━━━━━ GIVEN INFORMATION ━━━━━
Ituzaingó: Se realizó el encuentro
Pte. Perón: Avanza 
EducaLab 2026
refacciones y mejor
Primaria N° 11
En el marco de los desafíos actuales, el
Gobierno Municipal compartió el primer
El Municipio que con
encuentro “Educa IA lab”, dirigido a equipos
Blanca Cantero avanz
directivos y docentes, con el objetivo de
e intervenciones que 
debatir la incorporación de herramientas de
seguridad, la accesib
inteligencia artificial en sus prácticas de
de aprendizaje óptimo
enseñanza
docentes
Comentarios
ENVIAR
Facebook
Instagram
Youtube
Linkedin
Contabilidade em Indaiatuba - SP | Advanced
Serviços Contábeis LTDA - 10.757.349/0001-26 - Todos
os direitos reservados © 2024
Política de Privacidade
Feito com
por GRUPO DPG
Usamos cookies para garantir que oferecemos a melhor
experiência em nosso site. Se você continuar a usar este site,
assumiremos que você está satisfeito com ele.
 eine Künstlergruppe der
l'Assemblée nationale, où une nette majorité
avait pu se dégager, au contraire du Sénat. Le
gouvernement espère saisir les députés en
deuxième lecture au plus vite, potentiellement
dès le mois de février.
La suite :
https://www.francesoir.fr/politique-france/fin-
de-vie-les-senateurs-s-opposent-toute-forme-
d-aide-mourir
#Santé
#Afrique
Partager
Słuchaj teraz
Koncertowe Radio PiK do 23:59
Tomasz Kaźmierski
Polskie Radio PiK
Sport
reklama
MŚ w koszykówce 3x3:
━━━━━
> _EXERCISE BRIEF_:
After reading the lines above, reproduce them all exactly.

> _FINISHED TASK_:
Ituzaingó: Se realizó el encuentro
Pte. Perón: Avanza 
EducaLab 2026
refacciones y mejor
Primaria N° 11
En el marco de los desafíos actuales, el
Gobierno Municipal compartió el primer
El Municipio que con
encuentro “Educa IA lab”, dirigido a equipos
Blanca Cantero avanz
directivos y docentes, con el objetivo de
e intervenciones que 
debatir la incorporación de herramientas de
seguridad, la accesib
inteligencia artificial en sus prácticas de
de aprendizaje óptimo
enseñanza
docentes
Comentarios
ENVIAR
Facebook
Instagram
Youtube
Linkedin
Contabilidade em Indaiatuba - SP | Advanced
Serviços Contábeis LTDA - 10.757.349/0001-26 - Todos
os direitos reservados © 2024
Política de Privacidade
Feito com
por GRUPO DPG
Usamos cookies para garantir que oferecemos a melhor
experiência em nosso site. Se você continuar a usar este site,
assumiremos que você está satisfeito com ele.
 eine Künstlergruppe der
l'Assemblée nationale, où une nette majorité
avait pu se dégager, au contraire du Sénat. Le
gouvernement espère saisir les députés en
deuxième lecture au plus vite, potentiellement
dès le mois de février.
La suite :
https://www.francesoir.fr/politique-france/fin-
de-vie-les-senateurs-s-opposent-toute-forme-
d-aide-mourir
#Santé
#Afrique
Partager
Słuchaj teraz
Koncertowe Radio PiK do 23:59
Tomasz Kaźmierski
Polskie Radio PiK
Sport
reklama
MŚ w koszykówce 3x3:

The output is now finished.